А. И.: «Есть два рода лекций — очень толковые, сильные — по плану, такие читал Борис Борисович Коган. И есть импровизационные — это Плетнев, Мясников, Кассирский… При том, что, когда вы проверяете фактологию, то в импровизационных лекциях фактологии гораздо меньше. Они проигрывают по фактологии, но невероятно выигрывают по эмоциональной зарядке слушателей. Они усваивают из лекций, это было просчитано, в районе 50 % материала. А почему они слушают? Они заряжаются той эмоциональной частью, которая только в лекционном курсе и передается. Она не передается в чтении. Чтение — это другая информация, гораздо более важная, но не конкурирующая. Это разные вещи. Хотя и там, и там цель одна — донести до слушателя некую продукцию, информацию. У людей работа идет по ассоциации. <…>

…Так вот, клиника Мясникова была разделена на две половины. Мясников, там же Плетнев, и Борис Борисович Коган. Те, кто работал с Коганом, его уважали, он хороший был клиницист. Они так вот поеживались от лекций Мясникова. А те, кто работал с Мясниковым, терпеть не могли Бобочку Когана. Я его не переносил, но где-то внутри только.

Однажды, когда мы 9 ноября 1952 года пришли после выходных в клинику, там слышим: Когана арестовали. Ну, многих уже арестовывали. Мы вздрогнули, но жизнь продолжалась. Забегали люди, которые стали выяснять, кого отравил Коган: „А вы знаете…“ — „Нет, это не случайно…“ И поехало. А потом он вернулся, и мне пришла пора заниматься реабилитацией собственного папы. Они были в одной парторганизации. Коган уже давно вернулся, уже 1955 год. Конечно, он меня звал на ты и знал отца, которого очень все любили. Я как-то самоуверенно к нему пришел и говорю: „Борис Борисович, там следователь просит какие-нибудь положительные рекомендации по давным-давно уничтоженному человеку“. — „Э-э-э, понимаешь, Андрей…. Нет. Иван Иванович был замечательный человек, но, понимаешь, я близко с ним не работал. Ты обратись к Белову. И к Макарычеву, да“. Ну, я сразу сник. Я, конечно, не то что рассердился, я уже к тому времени многое видел. Мясников бы, конечно, без звука дал бы, но он же был беспартийный. <…>

Его воспоминания Вы не читали?

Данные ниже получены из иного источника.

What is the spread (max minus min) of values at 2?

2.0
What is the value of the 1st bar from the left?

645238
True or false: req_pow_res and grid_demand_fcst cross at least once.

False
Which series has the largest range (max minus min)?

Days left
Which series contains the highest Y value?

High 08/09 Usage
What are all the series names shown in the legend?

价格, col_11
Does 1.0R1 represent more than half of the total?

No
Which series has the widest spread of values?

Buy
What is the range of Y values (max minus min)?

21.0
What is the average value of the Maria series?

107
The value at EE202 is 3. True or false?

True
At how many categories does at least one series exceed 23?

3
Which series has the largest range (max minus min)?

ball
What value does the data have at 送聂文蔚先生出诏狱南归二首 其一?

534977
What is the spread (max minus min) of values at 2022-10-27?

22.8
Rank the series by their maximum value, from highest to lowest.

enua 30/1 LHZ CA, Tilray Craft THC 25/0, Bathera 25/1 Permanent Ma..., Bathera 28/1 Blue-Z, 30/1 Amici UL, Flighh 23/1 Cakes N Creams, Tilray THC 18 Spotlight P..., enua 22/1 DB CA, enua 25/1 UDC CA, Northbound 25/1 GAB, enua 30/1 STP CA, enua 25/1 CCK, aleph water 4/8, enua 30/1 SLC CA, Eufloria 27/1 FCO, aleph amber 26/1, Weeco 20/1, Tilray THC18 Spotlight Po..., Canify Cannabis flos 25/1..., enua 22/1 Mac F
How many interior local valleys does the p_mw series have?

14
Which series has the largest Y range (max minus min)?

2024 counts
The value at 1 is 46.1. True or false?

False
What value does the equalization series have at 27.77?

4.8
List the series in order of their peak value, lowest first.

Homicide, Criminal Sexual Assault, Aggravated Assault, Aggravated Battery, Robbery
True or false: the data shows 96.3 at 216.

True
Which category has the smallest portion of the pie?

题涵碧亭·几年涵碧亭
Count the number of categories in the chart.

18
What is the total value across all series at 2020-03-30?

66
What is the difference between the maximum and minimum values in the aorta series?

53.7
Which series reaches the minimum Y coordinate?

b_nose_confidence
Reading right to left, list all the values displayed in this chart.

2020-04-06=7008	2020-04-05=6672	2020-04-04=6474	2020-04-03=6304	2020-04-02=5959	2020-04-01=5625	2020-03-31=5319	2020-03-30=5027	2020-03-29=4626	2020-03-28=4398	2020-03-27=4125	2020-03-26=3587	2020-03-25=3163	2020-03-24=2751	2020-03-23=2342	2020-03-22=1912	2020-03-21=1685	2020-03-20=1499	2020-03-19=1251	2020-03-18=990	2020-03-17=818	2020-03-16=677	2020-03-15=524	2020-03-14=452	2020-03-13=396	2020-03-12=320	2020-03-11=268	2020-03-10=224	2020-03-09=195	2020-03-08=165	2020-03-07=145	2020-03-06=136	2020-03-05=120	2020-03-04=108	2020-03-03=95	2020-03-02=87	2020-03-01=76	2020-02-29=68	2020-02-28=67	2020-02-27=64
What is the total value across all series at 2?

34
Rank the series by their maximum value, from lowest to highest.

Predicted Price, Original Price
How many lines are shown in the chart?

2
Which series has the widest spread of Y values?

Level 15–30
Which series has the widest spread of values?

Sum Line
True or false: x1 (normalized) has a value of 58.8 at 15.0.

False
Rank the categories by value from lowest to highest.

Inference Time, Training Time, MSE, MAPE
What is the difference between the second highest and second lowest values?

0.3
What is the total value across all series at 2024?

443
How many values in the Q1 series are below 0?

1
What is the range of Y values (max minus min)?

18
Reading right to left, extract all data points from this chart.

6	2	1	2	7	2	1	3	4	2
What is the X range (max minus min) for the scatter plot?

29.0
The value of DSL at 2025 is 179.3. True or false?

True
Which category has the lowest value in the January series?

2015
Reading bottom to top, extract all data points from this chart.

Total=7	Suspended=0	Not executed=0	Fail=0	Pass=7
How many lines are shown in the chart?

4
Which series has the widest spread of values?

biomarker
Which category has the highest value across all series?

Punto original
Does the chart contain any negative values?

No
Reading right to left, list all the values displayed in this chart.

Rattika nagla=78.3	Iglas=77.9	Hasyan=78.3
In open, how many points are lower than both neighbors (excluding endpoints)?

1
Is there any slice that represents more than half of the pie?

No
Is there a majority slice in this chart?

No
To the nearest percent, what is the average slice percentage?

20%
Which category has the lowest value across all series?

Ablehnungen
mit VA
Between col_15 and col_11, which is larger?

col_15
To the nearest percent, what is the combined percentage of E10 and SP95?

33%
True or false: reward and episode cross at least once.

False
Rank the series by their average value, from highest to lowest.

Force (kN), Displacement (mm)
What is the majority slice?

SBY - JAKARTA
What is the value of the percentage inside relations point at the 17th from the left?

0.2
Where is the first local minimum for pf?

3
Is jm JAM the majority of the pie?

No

Мясникова? — Довольно любопытно. Он остался дежурить по охране анатомического театра. Но его позвали домой, а был 1917-й год, октябрь, а, может, уже ноябрь. И он ушел домой. А утром пришел на свое дежурство, видит: те, кто вместе с ним дежурили и оставались — лежат на анатомических столах. Расстрелянные. Восстание было в Москве. А они сдуру решили мешать восстанию и погибли. По-моему, он какое-то отношение имел к кадетам. И очень долго ему ходу не давали. Ну, в общем, когда-нибудь я Вам про Мясникова расскажу, потому что наша терапия ему многим обязана».

С. 739

* * *

О В. X. Василенко (1897–1987). [42] На обходе: Фамилия — первое…

А. И.: «Я вам скажу, с чего начиналось наше образование. Василенко Владимир Харитонович заведовал кафедрой пропедевтики, вот он открывает историю болезни и говорит: „Фамилия — первое“. Все кивают головой, а кто-то иронично улыбается, примерно, как Андрей Грозен, когда я дело говорю, а он улыбается, потому что этот старый кретин по фамилии Воробьев ему надоел. Он уже все знает наперед, пока я еще и рта не открыл. Так и мы ржали, когда Василенко нам говорил: „Фамилия!“.

Он говорит, а мне смешно: вот я подавился костью, прихожу, а в селе один фельдшер, он говорит: „Фамилия!“ Я: „Кх-кх…“, а он: „Фамилия, я тебе сказал!“ Я опять, а он говорит: „А если ты сдохнешь, что я с тобой буду делать?“ Это к вопросу о том, надо писать или не надо писать. Писать надо! К сожалению».